THE PROBLEM |
Type out all the records word for word. Any pictures are to be left out.

****

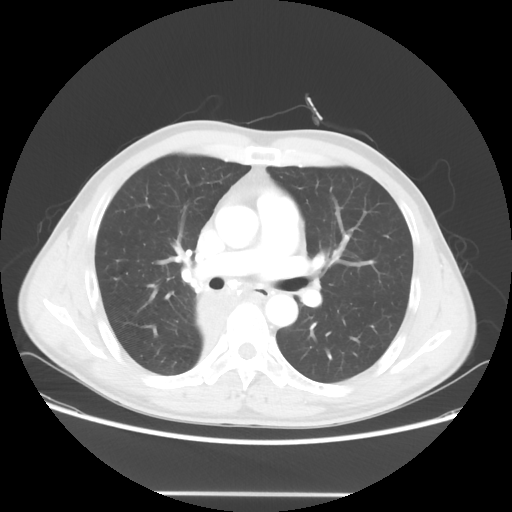
Chest CT, one axial slice; 120 kVp; lung window (W 1500 / L -600 HU); 512 × 512 image matrix. Male patient, age 47 years. Case-level facts recorded for this patient, not image findings: clinical TNM (as recorded): T2 N0 M0; histopathological grade: G2.
Annotated regions visible in this slice (rectangle marked by the reading radiologist):
- lung tumour (recorded histology: squamous cell carcinoma): bounding box (x1, y1, x2, y2) in pixels: (180, 283, 229, 352)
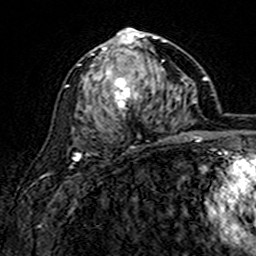
Breast MRI (dynamic contrast-enhanced), one axial slice. Position 83 of 160 along the scan axis. Cropped to one breast. Dynamic contrast-enhanced series, time point 2 of 7 at this slice position (early post-contrast). 3 T. TE 4.6 ms, TR 7.4 ms. 1 mm slice thickness. 256 × 256 image matrix, field of view 144 × 144 mm. Female patient.
Outlined on this slice (semi-automatically segmented with operator editing):
- enhancing-tissue mask used for the functional tumour volume (all voxels passing the contrast-enhancement thresholds inside the analysis volume; usually the tumour): bounding box [x1, y1, x2, y2] px = [91, 28, 166, 148]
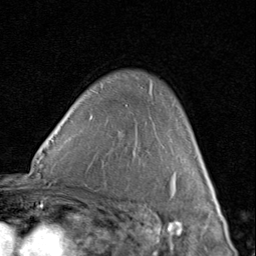
Breast MRI (dynamic contrast-enhanced), one axial slice; position 61 of 80 along the scan axis; cropped to one breast; dynamic contrast-enhanced series, time point 2 of 8 at this slice position (early post-contrast); 1.5 T; TE 1.7 ms, TR 4.5 ms; 2 mm slice thickness; 256 × 256 image matrix, field of view 180 × 180 mm. Female patient.
Outlined on this slice (semi-automatic segmentation, software-assisted and operator-edited):
- enhancing-tissue mask used for the functional tumour volume (all voxels passing the contrast-enhancement thresholds inside the analysis volume; usually the tumour): box from (x=202, y=162) to (x=207, y=175) px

****

RESULT FOR THIS TASK |
Chest CT, one axial slice; 120 kVp; lung window (W 1500 / L -600 HU); 512 × 512 image matrix. Male patient, age 47 years. Case-level facts recorded for this patient, not image findings: clinical TNM (as recorded): T2 N0 M0; histopathological grade: G2.
Annotated regions visible in this slice (rectangle marked by the reading radiologist):
- lung tumour (recorded histology: squamous cell carcinoma): bounding box (x1, y1, x2, y2) in pixels: (180, 283, 229, 352)
Breast MRI (dynamic contrast-enhanced), one axial slice. Position 83 of 160 along the scan axis. Cropped to one breast. Dynamic contrast-enhanced series, time point 2 of 7 at this slice position (early post-contrast). 3 T. TE 4.6 ms, TR 7.4 ms. 1 mm slice thickness. 256 × 256 image matrix, field of view 144 × 144 mm. Female patient.
Outlined on this slice (semi-automatically segmented with operator editing):
- enhancing-tissue mask used for the functional tumour volume (all voxels passing the contrast-enhancement thresholds inside the analysis volume; usually the tumour): bounding box [x1, y1, x2, y2] px = [91, 28, 166, 148]
Breast MRI (dynamic contrast-enhanced), one axial slice; position 61 of 80 along the scan axis; cropped to one breast; dynamic contrast-enhanced series, time point 2 of 8 at this slice position (early post-contrast); 1.5 T; TE 1.7 ms, TR 4.5 ms; 2 mm slice thickness; 256 × 256 image matrix, field of view 180 × 180 mm. Female patient.
Outlined on this slice (semi-automatic segmentation, software-assisted and operator-edited):
- enhancing-tissue mask used for the functional tumour volume (all voxels passing the contrast-enhancement thresholds inside the analysis volume; usually the tumour): box from (x=202, y=162) to (x=207, y=175) px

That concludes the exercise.